Attività:
A: Su quale rivista sono state proposte le ultime due soluzioni secondo il brano sulle staminali embrionali?
B: Elenchi tutti i nomi propri che compaiono nel brano sulle staminali embrionali.

------ Brano dell'esercitazione

Staminali salva-embrione, scienziati divisi

Vescovi: il problema etico non è risolto, Hurlbut: ma è una svolta promettente.

Procurarsi cellule staminali embrionali senza distruggere il frutto del concepimento. La grande scommessa della medicina rigenerativa. Vincerla significherebbe aggirare le barriere etiche e politiche che si frappongono all’uso degli embrioni. Finora tutte le strade indicate non hanno convinto. E non dissipano tutti i dubbi neppure le ultime due soluzioni proposte sulla rivista Nature da altrettanti gruppi di ricercatori americani. Nuovi metodi per produrre staminali totipotenti (quindi in grado di generare ogni tipo di tessuto) sperimentati sul topo e quindi ancora lontani, lontanissimi, da eventuali verifiche sull’uomo. Ma che già dividono scienziati e bioetici, in Usa e in un’Italia dove questi tentativi sono un tabù.

------------
------ Record estratti

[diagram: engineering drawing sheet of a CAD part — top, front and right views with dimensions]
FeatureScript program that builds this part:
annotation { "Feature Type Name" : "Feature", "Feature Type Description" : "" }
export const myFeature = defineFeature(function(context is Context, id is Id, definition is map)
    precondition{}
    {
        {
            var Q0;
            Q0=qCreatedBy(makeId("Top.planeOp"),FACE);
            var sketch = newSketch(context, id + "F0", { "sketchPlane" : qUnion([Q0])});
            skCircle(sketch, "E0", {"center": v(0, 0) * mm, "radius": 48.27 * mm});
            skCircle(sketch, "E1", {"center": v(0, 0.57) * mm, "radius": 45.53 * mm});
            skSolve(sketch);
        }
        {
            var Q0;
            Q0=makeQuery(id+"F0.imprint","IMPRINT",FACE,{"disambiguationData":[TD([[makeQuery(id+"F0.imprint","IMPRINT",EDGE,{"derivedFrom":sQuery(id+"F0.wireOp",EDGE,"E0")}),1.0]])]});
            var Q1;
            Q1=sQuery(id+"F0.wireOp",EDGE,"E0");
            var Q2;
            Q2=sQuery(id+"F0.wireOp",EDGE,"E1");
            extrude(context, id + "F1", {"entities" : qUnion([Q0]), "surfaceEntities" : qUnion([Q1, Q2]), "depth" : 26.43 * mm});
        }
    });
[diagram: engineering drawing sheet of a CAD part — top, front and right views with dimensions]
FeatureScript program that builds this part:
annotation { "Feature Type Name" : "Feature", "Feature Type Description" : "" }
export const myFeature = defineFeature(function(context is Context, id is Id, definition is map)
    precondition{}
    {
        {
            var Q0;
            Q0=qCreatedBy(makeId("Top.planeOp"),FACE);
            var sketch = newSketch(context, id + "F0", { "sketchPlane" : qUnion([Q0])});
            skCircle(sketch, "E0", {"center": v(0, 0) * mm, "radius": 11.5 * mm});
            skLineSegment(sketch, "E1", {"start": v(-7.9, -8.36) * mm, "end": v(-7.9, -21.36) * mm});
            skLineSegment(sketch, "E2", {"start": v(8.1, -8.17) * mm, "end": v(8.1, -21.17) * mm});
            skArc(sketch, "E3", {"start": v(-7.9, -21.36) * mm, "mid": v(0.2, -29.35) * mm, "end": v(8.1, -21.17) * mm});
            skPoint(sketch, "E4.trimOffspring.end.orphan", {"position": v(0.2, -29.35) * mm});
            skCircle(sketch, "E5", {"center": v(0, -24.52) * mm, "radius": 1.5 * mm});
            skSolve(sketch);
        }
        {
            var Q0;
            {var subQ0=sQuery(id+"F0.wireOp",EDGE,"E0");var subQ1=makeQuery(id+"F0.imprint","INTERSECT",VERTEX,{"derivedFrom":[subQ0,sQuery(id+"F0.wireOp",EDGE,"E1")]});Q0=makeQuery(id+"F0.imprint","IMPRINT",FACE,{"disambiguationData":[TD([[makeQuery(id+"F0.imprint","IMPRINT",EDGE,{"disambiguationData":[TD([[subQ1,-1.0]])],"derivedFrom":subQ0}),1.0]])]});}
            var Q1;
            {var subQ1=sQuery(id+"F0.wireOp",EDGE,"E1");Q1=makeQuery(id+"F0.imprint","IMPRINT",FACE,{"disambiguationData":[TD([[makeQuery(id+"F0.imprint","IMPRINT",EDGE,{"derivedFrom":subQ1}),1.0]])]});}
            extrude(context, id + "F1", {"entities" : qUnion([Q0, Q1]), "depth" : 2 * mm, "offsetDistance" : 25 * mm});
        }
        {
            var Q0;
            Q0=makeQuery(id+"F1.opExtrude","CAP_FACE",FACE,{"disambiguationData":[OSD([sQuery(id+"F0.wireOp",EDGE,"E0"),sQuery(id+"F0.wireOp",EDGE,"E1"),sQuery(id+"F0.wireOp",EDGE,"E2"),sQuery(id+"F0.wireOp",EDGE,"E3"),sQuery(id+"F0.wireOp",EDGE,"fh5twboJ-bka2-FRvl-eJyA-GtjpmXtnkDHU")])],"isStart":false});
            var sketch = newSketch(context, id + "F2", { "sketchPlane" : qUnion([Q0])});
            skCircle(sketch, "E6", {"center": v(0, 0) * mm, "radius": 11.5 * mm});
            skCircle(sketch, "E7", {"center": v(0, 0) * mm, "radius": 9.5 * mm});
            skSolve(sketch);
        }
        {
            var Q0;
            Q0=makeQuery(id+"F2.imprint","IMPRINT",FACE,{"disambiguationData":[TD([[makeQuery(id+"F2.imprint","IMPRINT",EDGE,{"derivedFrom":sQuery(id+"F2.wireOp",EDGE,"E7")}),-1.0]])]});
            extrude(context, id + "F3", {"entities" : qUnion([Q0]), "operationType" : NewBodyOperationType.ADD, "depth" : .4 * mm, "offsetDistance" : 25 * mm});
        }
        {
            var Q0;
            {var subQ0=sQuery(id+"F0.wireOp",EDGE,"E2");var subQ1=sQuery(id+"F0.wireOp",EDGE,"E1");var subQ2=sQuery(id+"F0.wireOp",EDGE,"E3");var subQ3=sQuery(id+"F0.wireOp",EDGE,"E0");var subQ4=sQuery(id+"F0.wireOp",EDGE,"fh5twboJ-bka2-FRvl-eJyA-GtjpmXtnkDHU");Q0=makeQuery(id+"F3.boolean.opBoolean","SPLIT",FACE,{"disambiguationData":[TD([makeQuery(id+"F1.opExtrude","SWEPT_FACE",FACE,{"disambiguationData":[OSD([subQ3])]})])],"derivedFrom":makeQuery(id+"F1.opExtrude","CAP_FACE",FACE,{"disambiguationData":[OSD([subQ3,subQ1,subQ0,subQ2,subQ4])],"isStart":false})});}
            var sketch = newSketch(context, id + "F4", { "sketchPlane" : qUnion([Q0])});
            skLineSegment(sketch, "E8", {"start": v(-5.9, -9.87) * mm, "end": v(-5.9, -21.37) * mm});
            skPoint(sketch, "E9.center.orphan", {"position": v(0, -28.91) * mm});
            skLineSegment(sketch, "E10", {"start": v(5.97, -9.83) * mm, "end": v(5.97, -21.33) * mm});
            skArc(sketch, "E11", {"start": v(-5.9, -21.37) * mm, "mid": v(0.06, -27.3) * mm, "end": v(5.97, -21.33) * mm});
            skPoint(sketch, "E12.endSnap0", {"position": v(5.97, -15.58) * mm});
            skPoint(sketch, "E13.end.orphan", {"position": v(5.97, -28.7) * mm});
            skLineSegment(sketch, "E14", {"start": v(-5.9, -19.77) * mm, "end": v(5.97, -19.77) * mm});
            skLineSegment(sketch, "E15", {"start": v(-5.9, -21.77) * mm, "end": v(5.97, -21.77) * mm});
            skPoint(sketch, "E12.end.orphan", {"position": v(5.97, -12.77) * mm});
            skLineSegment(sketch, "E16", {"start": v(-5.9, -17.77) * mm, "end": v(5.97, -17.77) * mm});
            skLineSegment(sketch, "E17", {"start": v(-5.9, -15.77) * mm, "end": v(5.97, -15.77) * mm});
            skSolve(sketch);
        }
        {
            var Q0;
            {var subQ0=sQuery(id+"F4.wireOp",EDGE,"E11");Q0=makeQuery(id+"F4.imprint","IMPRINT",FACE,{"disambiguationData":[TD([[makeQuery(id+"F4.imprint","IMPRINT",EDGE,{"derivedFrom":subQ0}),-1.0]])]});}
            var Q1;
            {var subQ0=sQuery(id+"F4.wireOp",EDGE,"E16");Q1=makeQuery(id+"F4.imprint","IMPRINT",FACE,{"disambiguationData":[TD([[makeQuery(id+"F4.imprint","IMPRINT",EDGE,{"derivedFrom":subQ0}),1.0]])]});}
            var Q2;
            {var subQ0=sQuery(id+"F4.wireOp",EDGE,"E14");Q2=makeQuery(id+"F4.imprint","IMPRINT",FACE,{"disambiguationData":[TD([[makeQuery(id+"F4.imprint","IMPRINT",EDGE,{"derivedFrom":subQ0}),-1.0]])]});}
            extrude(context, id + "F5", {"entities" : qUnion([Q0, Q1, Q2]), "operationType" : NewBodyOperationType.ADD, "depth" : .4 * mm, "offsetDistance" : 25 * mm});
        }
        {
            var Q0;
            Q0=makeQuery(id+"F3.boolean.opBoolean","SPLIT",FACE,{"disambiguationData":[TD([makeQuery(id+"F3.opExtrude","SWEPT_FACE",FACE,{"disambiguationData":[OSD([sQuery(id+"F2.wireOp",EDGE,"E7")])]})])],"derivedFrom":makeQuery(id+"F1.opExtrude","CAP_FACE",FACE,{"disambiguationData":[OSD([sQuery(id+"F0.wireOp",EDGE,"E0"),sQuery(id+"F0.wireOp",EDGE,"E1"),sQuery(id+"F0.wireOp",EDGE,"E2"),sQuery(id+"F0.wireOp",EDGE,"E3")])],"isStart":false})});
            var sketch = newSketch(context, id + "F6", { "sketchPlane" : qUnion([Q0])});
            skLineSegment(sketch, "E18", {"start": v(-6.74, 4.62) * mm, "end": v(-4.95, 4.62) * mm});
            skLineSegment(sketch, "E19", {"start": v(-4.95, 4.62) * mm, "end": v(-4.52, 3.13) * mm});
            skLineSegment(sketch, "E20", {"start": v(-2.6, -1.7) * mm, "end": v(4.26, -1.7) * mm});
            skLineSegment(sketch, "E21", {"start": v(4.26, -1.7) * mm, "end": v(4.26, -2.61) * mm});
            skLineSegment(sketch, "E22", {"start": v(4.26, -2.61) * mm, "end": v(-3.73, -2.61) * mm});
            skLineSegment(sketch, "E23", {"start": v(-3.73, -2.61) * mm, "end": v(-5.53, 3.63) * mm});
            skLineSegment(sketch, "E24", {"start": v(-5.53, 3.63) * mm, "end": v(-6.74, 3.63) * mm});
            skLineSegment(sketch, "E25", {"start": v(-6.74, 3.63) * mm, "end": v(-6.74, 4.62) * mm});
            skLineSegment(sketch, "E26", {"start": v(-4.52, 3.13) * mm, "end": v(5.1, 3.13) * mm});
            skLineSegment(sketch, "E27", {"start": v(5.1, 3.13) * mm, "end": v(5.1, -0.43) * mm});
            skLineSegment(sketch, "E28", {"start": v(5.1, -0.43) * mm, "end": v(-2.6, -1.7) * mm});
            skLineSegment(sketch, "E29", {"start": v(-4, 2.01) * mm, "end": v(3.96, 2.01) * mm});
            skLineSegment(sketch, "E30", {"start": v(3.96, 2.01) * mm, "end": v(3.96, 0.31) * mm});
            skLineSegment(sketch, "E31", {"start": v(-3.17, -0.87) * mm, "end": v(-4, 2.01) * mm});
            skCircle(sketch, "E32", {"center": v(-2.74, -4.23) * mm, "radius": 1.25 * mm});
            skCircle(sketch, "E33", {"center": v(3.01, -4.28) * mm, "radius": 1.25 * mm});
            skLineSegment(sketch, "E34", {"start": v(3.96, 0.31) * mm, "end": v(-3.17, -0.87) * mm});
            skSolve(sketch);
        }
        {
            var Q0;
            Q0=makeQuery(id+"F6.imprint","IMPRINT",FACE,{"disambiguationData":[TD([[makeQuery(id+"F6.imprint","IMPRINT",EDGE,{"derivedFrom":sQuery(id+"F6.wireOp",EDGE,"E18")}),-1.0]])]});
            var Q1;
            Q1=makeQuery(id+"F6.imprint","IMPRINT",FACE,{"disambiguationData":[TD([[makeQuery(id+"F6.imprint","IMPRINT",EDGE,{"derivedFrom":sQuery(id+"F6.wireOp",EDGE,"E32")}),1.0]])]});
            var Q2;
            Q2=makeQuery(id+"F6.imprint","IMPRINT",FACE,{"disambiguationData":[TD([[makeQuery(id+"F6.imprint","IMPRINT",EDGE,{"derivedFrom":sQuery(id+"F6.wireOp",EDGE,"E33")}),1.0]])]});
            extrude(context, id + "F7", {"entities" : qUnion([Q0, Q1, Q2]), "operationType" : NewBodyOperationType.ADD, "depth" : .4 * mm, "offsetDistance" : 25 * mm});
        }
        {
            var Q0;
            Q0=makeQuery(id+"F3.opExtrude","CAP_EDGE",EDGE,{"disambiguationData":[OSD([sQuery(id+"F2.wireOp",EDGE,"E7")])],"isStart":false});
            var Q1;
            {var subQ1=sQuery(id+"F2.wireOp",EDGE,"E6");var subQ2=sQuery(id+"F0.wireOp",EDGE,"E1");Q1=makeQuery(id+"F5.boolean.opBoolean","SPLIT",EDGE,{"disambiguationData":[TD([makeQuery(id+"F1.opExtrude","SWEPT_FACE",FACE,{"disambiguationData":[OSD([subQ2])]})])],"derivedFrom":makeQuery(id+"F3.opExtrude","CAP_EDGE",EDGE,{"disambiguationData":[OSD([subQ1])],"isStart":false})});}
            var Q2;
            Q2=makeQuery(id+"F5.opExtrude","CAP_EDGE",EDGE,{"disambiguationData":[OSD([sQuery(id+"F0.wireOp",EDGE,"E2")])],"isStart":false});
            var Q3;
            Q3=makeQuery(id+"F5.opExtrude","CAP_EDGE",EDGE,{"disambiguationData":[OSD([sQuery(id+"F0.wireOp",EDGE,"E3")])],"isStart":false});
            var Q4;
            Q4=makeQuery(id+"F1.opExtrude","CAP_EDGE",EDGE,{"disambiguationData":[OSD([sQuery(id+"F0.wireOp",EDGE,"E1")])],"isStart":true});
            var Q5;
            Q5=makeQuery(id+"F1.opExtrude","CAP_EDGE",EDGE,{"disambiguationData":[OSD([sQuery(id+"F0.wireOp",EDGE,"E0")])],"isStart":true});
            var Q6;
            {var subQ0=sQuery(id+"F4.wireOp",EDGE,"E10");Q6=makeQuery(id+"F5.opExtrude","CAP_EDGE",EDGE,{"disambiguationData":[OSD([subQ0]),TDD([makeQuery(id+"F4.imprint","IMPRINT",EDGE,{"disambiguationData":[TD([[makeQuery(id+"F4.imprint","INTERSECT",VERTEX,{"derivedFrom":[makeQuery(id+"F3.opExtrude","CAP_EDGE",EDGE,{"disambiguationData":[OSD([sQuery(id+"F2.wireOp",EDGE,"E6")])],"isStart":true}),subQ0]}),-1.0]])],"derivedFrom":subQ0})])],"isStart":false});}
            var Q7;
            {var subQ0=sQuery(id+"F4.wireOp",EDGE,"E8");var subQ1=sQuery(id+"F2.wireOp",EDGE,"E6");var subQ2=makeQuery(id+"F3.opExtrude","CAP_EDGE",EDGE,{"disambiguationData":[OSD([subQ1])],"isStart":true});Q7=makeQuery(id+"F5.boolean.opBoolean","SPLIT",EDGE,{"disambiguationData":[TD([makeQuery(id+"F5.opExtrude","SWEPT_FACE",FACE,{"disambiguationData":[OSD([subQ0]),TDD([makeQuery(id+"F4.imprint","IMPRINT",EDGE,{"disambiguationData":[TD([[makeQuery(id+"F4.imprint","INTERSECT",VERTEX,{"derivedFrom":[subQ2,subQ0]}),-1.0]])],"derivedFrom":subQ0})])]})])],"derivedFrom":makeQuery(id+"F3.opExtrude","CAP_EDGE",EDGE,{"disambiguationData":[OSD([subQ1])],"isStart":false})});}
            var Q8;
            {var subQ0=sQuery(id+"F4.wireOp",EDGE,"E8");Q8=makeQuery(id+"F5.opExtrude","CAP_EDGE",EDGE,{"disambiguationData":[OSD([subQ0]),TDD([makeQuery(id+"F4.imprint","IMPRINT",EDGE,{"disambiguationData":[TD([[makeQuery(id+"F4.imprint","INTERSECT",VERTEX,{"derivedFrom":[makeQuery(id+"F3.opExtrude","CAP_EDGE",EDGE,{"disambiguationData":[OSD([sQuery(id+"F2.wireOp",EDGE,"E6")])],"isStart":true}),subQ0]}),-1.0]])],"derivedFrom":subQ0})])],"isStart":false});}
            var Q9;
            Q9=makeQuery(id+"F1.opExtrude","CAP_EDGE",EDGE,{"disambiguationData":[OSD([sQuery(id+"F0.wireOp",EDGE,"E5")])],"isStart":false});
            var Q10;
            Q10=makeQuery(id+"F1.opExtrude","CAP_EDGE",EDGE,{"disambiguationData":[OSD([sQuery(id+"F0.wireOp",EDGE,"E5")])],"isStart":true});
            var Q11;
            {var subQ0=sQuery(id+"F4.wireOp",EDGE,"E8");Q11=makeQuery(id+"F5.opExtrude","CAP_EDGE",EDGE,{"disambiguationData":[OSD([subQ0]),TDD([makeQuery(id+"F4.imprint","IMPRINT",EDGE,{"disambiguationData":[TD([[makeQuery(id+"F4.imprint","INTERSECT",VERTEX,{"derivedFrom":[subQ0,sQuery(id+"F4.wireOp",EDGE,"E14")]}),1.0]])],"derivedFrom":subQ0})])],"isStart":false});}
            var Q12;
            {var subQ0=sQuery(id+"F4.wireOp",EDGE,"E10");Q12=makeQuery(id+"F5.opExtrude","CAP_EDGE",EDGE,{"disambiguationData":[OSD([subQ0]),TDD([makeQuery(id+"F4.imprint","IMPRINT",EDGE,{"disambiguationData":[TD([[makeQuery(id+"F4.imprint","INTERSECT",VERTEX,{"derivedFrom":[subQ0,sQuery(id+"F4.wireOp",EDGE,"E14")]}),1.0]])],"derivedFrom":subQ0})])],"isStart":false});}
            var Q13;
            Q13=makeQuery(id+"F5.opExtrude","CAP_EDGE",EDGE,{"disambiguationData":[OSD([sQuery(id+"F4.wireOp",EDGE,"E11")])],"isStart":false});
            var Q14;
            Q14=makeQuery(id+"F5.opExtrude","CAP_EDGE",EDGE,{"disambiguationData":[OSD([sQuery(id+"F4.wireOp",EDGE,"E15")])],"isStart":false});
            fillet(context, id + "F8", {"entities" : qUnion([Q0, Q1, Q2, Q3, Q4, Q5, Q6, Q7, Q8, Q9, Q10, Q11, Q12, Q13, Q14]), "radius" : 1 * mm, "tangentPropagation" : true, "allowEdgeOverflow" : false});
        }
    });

------------

Elenco risposte:
A: Sulla rivista Nature.

B: Vescovi, Hurlbut, Nature, Usa, Italia